Consommation
Un des principaux enjeux du développement durable est de changer de modes de production et de consommation. Comment consommer durable ?
Nous parlerons ici de basse consommation, c'est-à-dire d’une consommation intelligente. L’objectif n’est pas de consommer moins, en termes de service rendu, de plaisir, de satisfaction d’un besoin.
Faire plus avec moins, cela ressemble à un rêve, à de la magie, et nombreux sont ceux qui ont du mal à y croire. Et pourtant la fameuse loi de Moore, selon laquelle la capacité des composants électroniques double tous les 18 mois, à coût constant, voire diminuant, montre que c’est possible. Doubler tous les 18 mois, à rapprocher de l’affaire du scribe égyptien qui demandait au pharaon un grain de blé sur la première case de l’échiquier, le double sur la suivante, et ainsi de suite. Les perspectives sont phénoménales.
Faire un peu plus avec moins peut s’avérer un piège. On a vite l’impression que l’on peut se laisser aller, que l’on peut consommer toujours plus, puisque le progrès réduit l’impact de la consommation, avec des techniques plus performantes. Et au total, c’est une pression accrue sur les ressources qui est enregistrée : l’augmentation du volume de consommation a repris tous les gains unitaires. Les avions modernes consomment beaucoup moins d’énergie que leurs ainés. Oui, mais il y a beaucoup plus de mouvements en avion, et la consommation du secteur aéronautique ne cesse de croître.
Il faut donc des gains unitaires substantiels pour que l’on s’y retrouve. Il faut diviser par 4 nos émissions de gaz à effet de serre d’ici 2050, alors que nous serons plus nombreux, plus gourmands, plus frileux, plus exigeants. Il va falloir décliner la loi de Moore dans de nombreux domaines.
Les lampes basse consommation font parler d’elles. La technique fluo-compacte permet de diviser par 3 ou 4 la consommation d’électricité pour un niveau d’éclairage équivalent. Leur durée de vie est bien plus longue que celle des ampoules à incandescence qu’elles remplacent. Tout compris, la lumière coûte alors 2,5 fois moins cher qu’avant. Bien joué. Les vieilles ampoules doivent d’ailleurs disparaître progressivement de nos univers familiers et professionnels.

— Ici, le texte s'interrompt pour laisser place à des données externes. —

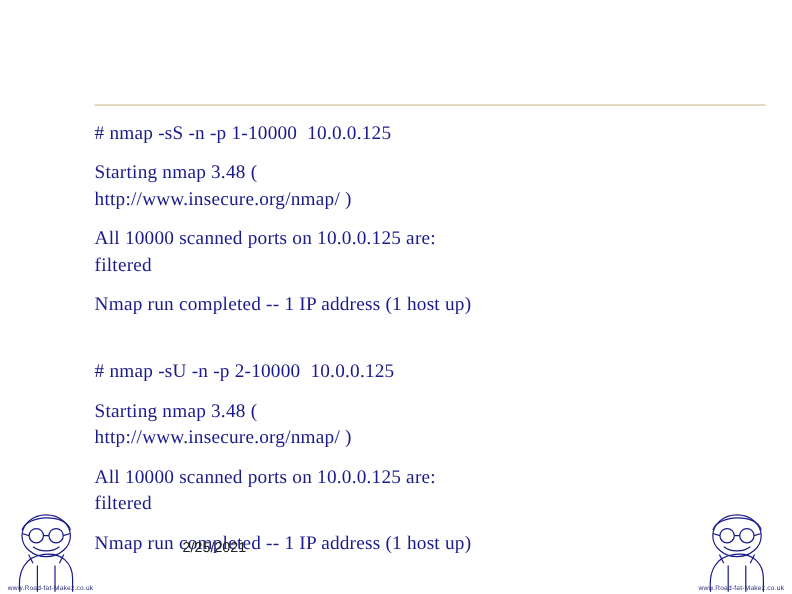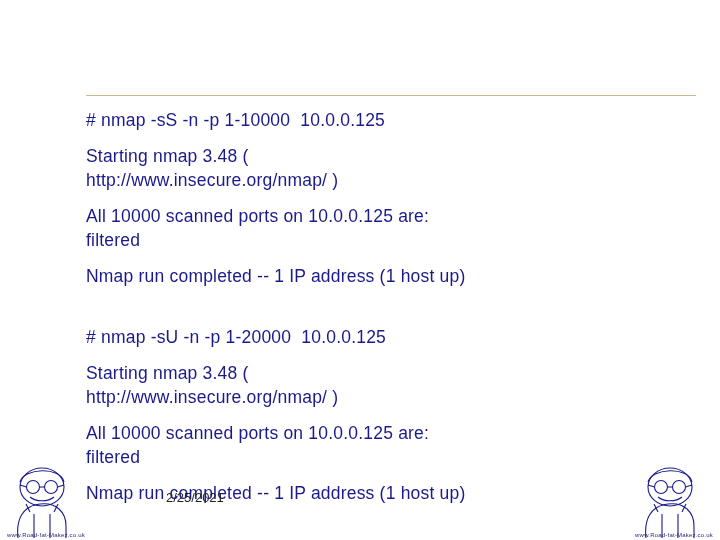--- a/index.html
+++ b/index.html
@@ -29,21 +29,21 @@
     height: 1px;
     background: #c9b98a;
   }
   .content {
     position: absolute;
     left: 86px;
     top: 108px;
     width: 600px;
   }
   .line {
-    font-family: Liberation Sans, sans-serif;
+    font-family: Liberation Serif, serif;
     font-size: 17.5px;
     line-height: 24px;
     color: #1a1a8c;
     white-space: pre-wrap;
     letter-spacing: 0.2px;
   }
   .para {
     margin-bottom: 12px;
   }
   .spacer {
@@ -104,21 +104,21 @@
       <div class="line">filtered</div>
     </div>
 
     <div class="para">
       <div class="line">Nmap run completed -- 1 IP address (1 host up)</div>
     </div>
 
     <div class="spacer"></div>
 
     <div class="para">
-      <div class="line"># nmap -sU -n -p 1-20000  10.0.0.125</div>
+      <div class="line"># nmap -sU -n -p 2-10000  10.0.0.125</div>
     </div>
 
     <div class="para">
       <div class="line">Starting nmap 3.48 (</div>
       <div class="line">http://www.insecure.org/nmap/ )</div>
     </div>
 
     <div class="para">
       <div class="line">All 10000 scanned ports on 10.0.0.125 are:</div>
       <div class="line">filtered</div>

Méfions-nous cependant de ce tableau idyllique. Le calcul est bien réel, mais il est partiel. Il ne touche que l’énergie et le porte monnaie, alors qu’il y a bien d’autres choses dans la vie. La Commission de Sécurité des Consommateurs (CSC) avaiut alerté les pouvoirs publics dans un communiqué (22 février 2011). Attention au mercure que contiennent les lampes fluo-compactes, et aux radiations qu’elles émettent autour d’elles.
Ces questions sont passées au second plan, tant nous sommes avides de réduire notre consommation d’énergie. Elles ne condamnent pas la technologie, mais montrent ses limites, ses faiblesses. Le mercure des ampoules cassées ou jetées n’importe où pose évidemment un problème de santé et d’environnement ; il faut donc organiser des filières efficaces de récupération, et alerter les usagers sur la conduite à tenir en cas de casse accidentelle. Les radiations sont nocives à 30 centimètres, éloignons un peu ces lampes. Les conditions d’utilisation de ces objets, plus complexes que les ampoules d’hier, doivent faire l’objet d’informations appropriées, compréhensibles par chacun.
On a bien éliminé le plomb de l’essence, on peut peut-être éliminer le mercure des lampes… La mise en lumière, si on ose dire, d’un défaut, doit inciter à trouver la parade.
L’autre piste est de changer encore une fois de technologie, avec les LED, encore plus efficaces, sous réserve de l’élargissement de leur gamme. On leur a bien trouvé encore un problème de santé, mais pas aussi grave que l’affaire du mercure.
Le bâtiment basse consommation, va devenir la règle commune. Des Labels précèdent la généralisation officielle. Attention là encore à ne pas négliger les autres aspects, l’approche monocritère peut s’avérer catastrophique, si l’on oublie la finalité d’une maison, d’accueillir dignement des êtres humains. L’exigence énergétique doit être conjuguée avec d’autres qualités, comme la démarche HQE le propose, par exemple.
Basse consommation, oui, et dans de nombreux domaines les perspectives sont encourageantes. Mais attention à ce que la recherche d’une basse consommation trop exclusive, trop ciblée, ne provoque d’autres problèmes. On a d’ailleurs inventé des analyses de cycles de vie pour éviter des oublis fâcheux. La vie est multiforme, l’énergie est un vrai sujet, mais la biodiversité aussi, et la santé, et le confort. D’une manière générale, l’erreur est de ne s’intéresser qu’à un paramètre, qui éblouit, et par suite aveugle. Vive les univers complexes, la créativité peut s’y exprimer pleinement.